When Ms Royal dropped her latest little bomb in a symposium at the Sorbonne on October 22th, she quoted an opinion poll by the CEVIPOF research centre which found that 60 per cent of French people believe their leaders are corrupt. There was a need for "popular surveillance", she said.

Continuous evaluation over time was "a profound demand" on the part of the French people, Ms Royal explained. "That is why I think we should clarify the way in which elected officials explain themselves, at regular intervals, with citizens' juries chosen by lottery."

Asked whether these "citizens' juries" would have the power to punish politicians, she said, "not necessarily", and repeated one of her favourite maxims: "I don't have all the answers."

Ms Royal's proposal may have been inspired by Counter-Democracy, published last month by the Collège de France professor Pierre Rosanvallon, who has in the past accused Ms Royal of "borrowing" his ideas. His latest book evokes "citizens' grading agencies to evaluate" government actions, "citizens' observer groups" and "citizens chosen by lottery to comprise a commission of inquiry". This is not the first time Ms Royal's ideas have created controversy. Her criticism of the 35-hour working week, a proposal to use the army to reform juvenile delinquents, and her call to do away with the "scholastic map" that dictates where children are educated all raised an outcry.

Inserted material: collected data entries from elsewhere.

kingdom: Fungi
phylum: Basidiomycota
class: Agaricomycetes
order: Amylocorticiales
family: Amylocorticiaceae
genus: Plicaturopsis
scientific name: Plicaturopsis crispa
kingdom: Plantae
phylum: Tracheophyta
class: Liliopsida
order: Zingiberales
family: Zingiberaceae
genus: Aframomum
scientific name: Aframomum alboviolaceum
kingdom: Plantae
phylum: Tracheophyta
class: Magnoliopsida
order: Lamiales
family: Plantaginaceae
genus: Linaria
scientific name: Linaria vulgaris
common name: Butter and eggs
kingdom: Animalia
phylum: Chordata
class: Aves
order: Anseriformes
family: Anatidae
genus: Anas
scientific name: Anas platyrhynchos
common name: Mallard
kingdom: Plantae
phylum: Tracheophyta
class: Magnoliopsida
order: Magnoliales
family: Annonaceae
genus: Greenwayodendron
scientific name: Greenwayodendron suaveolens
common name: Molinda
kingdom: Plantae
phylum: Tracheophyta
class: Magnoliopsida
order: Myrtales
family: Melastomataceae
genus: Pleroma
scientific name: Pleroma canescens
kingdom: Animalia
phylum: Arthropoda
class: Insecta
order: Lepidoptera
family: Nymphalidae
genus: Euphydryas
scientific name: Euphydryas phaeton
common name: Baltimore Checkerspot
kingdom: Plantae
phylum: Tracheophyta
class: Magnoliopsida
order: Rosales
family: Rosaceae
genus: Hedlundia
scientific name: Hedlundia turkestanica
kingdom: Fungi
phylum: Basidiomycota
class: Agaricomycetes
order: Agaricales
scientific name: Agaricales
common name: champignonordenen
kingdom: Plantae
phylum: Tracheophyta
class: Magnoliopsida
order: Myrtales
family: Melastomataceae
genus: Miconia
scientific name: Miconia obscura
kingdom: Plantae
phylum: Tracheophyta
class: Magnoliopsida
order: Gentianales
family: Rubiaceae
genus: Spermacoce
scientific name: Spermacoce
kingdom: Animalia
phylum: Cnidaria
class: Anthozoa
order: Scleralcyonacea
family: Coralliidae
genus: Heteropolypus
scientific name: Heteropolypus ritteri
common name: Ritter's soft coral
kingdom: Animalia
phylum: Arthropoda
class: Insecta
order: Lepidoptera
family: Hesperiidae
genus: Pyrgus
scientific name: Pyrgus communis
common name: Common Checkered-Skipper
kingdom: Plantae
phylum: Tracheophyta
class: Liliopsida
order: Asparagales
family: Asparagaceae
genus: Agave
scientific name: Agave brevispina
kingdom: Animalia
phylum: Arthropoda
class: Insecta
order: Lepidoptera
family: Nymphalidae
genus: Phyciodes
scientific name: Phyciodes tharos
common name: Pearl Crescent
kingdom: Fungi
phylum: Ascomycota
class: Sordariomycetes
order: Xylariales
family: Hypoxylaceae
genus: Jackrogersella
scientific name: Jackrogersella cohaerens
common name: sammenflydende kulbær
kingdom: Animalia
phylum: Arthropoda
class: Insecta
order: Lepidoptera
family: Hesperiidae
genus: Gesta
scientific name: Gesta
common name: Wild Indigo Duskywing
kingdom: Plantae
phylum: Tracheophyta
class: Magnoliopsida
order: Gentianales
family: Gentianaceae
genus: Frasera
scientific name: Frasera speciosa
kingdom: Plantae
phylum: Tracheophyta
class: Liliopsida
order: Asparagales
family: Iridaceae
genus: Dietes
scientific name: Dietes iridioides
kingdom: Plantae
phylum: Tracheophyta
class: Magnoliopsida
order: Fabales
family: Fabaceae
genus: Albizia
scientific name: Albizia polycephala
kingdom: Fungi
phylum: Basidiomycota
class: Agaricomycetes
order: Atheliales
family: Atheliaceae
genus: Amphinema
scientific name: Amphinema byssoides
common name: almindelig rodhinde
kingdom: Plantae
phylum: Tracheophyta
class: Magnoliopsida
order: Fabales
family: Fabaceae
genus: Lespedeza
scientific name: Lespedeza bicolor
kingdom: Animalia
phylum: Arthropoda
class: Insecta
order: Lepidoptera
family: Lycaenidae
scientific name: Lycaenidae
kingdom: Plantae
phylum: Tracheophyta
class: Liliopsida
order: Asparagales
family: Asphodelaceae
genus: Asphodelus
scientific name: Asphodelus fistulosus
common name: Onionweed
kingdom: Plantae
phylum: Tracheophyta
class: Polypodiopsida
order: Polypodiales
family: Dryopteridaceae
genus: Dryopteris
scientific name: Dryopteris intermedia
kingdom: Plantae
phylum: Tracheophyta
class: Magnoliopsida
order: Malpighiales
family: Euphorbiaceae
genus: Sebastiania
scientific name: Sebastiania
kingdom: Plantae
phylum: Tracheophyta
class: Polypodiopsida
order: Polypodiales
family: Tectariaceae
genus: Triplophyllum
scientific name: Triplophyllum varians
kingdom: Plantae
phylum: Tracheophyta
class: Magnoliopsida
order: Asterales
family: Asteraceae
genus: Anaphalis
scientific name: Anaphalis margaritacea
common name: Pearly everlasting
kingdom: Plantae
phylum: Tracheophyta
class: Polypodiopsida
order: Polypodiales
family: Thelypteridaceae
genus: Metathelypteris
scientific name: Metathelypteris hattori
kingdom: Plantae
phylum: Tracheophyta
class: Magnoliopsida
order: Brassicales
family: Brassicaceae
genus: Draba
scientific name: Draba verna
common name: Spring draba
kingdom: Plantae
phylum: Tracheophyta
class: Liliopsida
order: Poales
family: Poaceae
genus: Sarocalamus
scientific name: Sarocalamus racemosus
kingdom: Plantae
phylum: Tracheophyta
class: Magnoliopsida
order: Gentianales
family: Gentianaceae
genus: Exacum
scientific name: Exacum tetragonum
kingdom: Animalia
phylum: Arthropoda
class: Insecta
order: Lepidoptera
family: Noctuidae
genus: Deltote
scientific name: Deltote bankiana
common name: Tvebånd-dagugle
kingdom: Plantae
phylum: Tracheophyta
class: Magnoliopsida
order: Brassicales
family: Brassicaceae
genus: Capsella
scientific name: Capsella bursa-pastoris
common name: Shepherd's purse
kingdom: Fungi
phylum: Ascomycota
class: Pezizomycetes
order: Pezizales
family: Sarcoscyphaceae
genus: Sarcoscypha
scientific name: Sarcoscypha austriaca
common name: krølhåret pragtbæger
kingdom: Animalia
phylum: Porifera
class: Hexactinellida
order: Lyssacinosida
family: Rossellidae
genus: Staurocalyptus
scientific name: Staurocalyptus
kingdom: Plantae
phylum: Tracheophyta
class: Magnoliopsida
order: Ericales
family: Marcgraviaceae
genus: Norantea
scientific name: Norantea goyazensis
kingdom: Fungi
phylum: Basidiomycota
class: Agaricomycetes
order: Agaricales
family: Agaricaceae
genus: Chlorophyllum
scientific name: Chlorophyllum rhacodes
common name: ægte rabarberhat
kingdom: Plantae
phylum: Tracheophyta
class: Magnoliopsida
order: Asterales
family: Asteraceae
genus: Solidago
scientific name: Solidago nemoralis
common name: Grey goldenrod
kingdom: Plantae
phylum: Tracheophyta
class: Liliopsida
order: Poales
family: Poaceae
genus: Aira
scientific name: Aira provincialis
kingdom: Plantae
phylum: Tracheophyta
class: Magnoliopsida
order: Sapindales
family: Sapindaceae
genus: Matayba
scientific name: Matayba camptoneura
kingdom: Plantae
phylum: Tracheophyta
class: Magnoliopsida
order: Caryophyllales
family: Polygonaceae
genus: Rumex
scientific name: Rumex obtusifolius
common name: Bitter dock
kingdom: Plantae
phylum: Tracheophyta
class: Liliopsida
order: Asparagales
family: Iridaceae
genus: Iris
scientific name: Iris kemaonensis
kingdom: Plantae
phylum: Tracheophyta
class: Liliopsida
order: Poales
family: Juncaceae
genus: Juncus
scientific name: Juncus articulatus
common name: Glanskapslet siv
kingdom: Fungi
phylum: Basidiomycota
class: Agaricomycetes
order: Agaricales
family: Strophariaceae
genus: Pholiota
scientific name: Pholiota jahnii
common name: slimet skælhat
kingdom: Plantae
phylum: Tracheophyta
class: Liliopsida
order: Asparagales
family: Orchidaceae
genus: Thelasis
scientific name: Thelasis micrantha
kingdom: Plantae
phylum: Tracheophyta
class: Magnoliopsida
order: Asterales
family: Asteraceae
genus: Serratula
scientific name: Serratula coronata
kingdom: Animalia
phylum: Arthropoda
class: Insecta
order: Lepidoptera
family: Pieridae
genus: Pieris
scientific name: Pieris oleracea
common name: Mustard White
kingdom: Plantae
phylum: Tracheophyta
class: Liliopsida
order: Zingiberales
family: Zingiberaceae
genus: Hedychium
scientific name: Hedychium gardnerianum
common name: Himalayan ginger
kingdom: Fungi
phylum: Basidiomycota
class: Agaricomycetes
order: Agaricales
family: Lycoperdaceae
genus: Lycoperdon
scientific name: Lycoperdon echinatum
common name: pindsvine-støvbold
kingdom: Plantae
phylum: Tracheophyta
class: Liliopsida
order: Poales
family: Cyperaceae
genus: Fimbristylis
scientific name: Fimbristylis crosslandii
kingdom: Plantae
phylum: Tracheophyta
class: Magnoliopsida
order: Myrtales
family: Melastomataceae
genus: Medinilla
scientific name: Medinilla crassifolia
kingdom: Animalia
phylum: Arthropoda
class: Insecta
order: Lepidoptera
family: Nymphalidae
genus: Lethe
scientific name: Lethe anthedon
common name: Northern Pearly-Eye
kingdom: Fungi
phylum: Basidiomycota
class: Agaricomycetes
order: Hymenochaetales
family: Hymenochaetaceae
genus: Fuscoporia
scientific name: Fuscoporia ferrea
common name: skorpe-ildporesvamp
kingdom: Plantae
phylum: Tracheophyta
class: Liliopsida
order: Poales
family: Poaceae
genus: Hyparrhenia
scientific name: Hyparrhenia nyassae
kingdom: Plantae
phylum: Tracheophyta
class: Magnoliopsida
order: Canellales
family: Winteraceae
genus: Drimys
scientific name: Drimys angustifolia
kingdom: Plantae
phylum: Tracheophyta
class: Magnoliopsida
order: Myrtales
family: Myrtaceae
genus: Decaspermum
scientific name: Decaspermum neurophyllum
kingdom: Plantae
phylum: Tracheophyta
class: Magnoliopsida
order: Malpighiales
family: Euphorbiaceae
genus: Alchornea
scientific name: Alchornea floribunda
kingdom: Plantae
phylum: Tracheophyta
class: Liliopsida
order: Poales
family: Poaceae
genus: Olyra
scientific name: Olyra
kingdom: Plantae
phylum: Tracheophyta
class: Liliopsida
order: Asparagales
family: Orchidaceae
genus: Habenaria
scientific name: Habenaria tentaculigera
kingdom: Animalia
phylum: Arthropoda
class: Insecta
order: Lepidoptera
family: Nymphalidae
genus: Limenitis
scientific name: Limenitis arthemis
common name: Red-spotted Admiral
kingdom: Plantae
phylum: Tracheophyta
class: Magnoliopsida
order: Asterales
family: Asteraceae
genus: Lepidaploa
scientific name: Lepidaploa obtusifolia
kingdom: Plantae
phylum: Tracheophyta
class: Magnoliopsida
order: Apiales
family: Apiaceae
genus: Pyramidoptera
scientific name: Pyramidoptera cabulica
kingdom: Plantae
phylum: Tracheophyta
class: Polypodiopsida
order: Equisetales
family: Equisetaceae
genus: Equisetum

"Ségolène Royal watches opinion rising on a precise subject," an anonymous pollster told Libération newspaper. "She attacks the socialist line, and is attacked in turn by her own camp. Then she waits for the poll that shows she has the support of public opinion." The spokeswoman for the right-wing UMP, Valérie Pécresse, said "citizens' juries" reminded her of Mao's cultural revolution. Others on the right evoked Lenin, Pol Pot and Marshal Pétain.

The budget minister, Jean-François Copé, told deputies to debate the finance law "because if by misfortune Ségolène Royal became president, popular tribunals, not parliamentarians, would study the efficiency of ministries. They'd put heads on the end of pikes."

French bloggers argued the merits of "representative democracy" - what they have at present - versus the "participative democracy" advocated by Ms Royal. One blog foresaw the formation of "Ségolutionary tribunals".

Ms Royal's advisers were alarmed enough by the backlash to distribute seven pages of notes explaining that the presidential candidate first spoke of "citizens' jury" four years ago and that the concept has been tested in Paris, Dijon and Strasbourg as well as in Germany, Spain and Denmark.

"On the European level," the explanatory note continues, "these juries are part of a broader movement that mixes the tradition of urban social movements of the 1970s and Anglo-Saxon theories of empowerment."